- [Transcribed page contents]:
______________________________

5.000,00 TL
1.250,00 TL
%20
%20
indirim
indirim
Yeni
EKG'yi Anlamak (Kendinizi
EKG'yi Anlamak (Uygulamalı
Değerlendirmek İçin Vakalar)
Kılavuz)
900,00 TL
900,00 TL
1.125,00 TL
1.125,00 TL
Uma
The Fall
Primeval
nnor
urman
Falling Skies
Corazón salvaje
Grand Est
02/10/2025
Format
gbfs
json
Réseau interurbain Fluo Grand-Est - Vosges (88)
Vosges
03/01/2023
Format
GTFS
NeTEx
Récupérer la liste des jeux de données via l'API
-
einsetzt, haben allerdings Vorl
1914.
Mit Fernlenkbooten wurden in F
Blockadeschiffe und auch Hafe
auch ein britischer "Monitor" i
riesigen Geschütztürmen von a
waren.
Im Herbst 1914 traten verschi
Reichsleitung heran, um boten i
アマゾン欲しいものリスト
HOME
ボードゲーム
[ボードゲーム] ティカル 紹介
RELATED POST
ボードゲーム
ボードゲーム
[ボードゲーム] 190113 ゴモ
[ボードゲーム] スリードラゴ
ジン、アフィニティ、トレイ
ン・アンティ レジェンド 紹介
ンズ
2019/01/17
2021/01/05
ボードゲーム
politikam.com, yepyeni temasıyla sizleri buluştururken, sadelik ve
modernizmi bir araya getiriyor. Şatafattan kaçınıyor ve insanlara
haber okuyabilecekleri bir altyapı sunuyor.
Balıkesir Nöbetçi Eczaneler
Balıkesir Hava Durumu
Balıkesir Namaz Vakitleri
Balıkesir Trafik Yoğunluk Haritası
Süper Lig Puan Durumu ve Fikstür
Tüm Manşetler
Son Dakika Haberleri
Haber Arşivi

______________________________

- [Prompt]: The reply should consist solely of the lines of the data, exact, from the opening line through the line with "Mit Fernlenkbooten wurden in F", inclusive.

- [Solved exercise]:
5.000,00 TL
1.250,00 TL
%20
%20
indirim
indirim
Yeni
EKG'yi Anlamak (Kendinizi
EKG'yi Anlamak (Uygulamalı
Değerlendirmek İçin Vakalar)
Kılavuz)
900,00 TL
900,00 TL
1.125,00 TL
1.125,00 TL
Uma
The Fall
Primeval
nnor
urman
Falling Skies
Corazón salvaje
Grand Est
02/10/2025
Format
gbfs
json
Réseau interurbain Fluo Grand-Est - Vosges (88)
Vosges
03/01/2023
Format
GTFS
NeTEx
Récupérer la liste des jeux de données via l'API
-
einsetzt, haben allerdings Vorl
1914.
Mit Fernlenkbooten wurden in F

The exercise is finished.